At Aneshka’s high school, for example, GSA club members had plans to host an “ally week” to teach their classmates about how they could support their LGBTQ peers. They found a short PBS video that provided tips and compiled a list of resources. Then they asked their principal if they could share those tools during the school’s advisory period.
But the principal told the students it wouldn’t be possible because there wasn’t enough time to provide parents with the legally required 30 days’ notice. So, instead Aneshka and other GSA members held smaller, optional events after school and during lunch.
“It’s definitely a lot more impactful than I thought, but in a much quieter way,” Aneshka said of Tennessee’s law. She’d expected some “visible fuss and some bureaucratic mess,” with extra permission slips. But the reality has been “just like silence.”
State education officials in Montana, Arkansas, and Tennessee have left it to local school districts to carry out their state’s laws about lessons on gender identity and sexual orientation. None issued guidance to schools, and none track how often parents are notified about these lessons or how often they opt out.
Both the Arkansas and Tennessee laws say teachers can mention the sexual orientation or gender identity of a historical or public figure without an opt-out form if it provides “necessary context” during a lesson. Teachers can also answer students’ questions on those matters if they’re tied to a class discussion.
In Florida, the new law requires that lessons about sexual orientation and gender identity for students above third grade must be “age appropriate” or “developmentally appropriate” and in line with state standards. But who decides that is up for debate, and the state has until June 2023 to provide guidance.
That’s left teachers trying to figure out the limits of these laws on their own, creating a climate in which some teachers worry that if they say the wrong thing, they could lose their job.
Anita Hatcher Powderly, who teaches sixth-grade English in Jackson County, Florida, and is part of a federal lawsuit challenging the Florida law, has already seen some evidence of that.
Shortly after Florida’s law passed, her schools’ sixth graders lined up to board school buses for a field trip. At first, there were going to be separate buses for boys and girls. But one transgender student, who wasn’t out to all their teachers and classmates, looked baffled about where to sit. Two of her colleagues “looked at me like: ‘What do we say?’” Hatcher Powderly said.
Before anyone could step in, it was announced there was only one bus, so it would be mixed-gender. But the scenario left Hatcher Powderly concerned.
“If we say the wrong thing now, is it going to be retroactive against us?” she said. “How do we comfort this child, how do we provide inclusivity, how do we provide equity?”
When elementary schoolers turn to Nashville counselor Alyssa McGuire on issues related to gender or sexuality, she still does her best to help. Now though, the fear it could cost her her job hangs over her like “a constant cloud.”

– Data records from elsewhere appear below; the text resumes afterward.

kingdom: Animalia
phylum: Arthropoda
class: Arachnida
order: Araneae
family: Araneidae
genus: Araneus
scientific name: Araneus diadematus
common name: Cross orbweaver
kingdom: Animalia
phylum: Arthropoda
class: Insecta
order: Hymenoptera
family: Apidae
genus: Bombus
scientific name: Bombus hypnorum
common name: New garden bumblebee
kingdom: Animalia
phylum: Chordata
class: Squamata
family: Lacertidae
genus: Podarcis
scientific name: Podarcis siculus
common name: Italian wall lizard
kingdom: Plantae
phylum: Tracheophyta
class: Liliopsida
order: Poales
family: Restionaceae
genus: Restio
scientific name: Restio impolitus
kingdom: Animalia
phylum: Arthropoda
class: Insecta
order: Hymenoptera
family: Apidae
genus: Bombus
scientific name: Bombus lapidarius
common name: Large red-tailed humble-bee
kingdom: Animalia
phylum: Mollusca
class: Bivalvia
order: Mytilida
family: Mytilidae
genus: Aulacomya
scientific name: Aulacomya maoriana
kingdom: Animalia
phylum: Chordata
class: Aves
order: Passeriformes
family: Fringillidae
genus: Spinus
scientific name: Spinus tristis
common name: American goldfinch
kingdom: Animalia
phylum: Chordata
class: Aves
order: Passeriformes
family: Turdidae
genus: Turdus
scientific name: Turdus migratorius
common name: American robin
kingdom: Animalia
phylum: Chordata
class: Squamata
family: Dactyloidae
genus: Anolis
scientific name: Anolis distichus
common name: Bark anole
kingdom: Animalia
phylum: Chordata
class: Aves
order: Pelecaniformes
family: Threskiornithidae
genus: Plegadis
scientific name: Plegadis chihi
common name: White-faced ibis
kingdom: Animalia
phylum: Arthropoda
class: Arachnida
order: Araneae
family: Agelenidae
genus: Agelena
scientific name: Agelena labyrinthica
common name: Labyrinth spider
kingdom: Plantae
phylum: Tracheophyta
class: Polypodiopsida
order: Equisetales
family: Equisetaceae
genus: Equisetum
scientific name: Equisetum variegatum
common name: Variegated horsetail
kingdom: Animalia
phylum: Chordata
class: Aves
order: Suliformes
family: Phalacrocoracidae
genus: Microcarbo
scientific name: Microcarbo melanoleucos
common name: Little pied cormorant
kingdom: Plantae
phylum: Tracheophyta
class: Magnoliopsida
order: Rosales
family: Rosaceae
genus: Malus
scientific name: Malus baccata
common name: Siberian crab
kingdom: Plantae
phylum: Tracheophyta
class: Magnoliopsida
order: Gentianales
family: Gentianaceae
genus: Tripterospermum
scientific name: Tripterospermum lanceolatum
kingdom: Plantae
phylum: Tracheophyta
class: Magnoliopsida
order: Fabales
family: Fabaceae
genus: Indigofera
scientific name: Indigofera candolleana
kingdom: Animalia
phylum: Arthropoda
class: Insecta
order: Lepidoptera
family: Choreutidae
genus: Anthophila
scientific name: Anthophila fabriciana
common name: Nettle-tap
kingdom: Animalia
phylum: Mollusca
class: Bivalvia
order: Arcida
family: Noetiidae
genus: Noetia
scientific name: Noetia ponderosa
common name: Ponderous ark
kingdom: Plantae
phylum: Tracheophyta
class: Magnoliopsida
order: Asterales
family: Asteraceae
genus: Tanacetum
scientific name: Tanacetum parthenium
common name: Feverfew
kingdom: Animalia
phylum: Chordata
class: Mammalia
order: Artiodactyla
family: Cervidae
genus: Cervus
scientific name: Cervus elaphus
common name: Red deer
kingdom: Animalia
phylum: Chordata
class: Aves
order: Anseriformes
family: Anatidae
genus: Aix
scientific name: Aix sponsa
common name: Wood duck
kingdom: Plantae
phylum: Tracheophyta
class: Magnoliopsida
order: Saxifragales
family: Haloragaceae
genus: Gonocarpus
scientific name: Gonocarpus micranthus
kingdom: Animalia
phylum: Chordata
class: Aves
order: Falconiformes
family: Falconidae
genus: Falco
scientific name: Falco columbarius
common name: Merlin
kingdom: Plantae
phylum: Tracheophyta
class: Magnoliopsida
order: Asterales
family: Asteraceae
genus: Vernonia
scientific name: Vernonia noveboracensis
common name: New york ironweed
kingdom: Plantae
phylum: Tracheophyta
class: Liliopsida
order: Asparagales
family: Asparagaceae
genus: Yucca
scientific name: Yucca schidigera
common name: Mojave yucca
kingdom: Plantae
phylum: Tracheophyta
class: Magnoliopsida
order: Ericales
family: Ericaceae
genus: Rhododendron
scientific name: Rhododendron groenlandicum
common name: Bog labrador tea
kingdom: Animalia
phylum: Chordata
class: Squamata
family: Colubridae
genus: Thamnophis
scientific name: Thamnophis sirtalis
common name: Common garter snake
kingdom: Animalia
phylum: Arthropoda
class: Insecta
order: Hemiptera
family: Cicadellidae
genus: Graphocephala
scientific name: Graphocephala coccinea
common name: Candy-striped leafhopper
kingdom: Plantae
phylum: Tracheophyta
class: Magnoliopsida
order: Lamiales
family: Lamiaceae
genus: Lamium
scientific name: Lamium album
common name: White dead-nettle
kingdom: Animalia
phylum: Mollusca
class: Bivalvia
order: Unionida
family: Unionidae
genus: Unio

Recently, a few female third graders at McGuire’s school told their classmates they were interested in being in a relationship with another girl. The girls got teased by their classmates and wanted McGuire to help them understand what was happening. They had lots of questions.
“They were like: a lesbian’s not bad, right?’” McGuire recalled. “‘Am I allowed to say that? Can I be a lesbian?’”
McGuire talked to them about how people can label themselves in different ways. She would rather risk a parent complaining and give her students the words to describe how they feel, she said, than make the girls feel dismissed.
“There are times when I think about the law, and think about the policy, and I decide I don’t care what the law says, I’m just going to help my student because that’s the priority,” McGuire said. “But it’s just sad that that’s even a thing I have to think about.”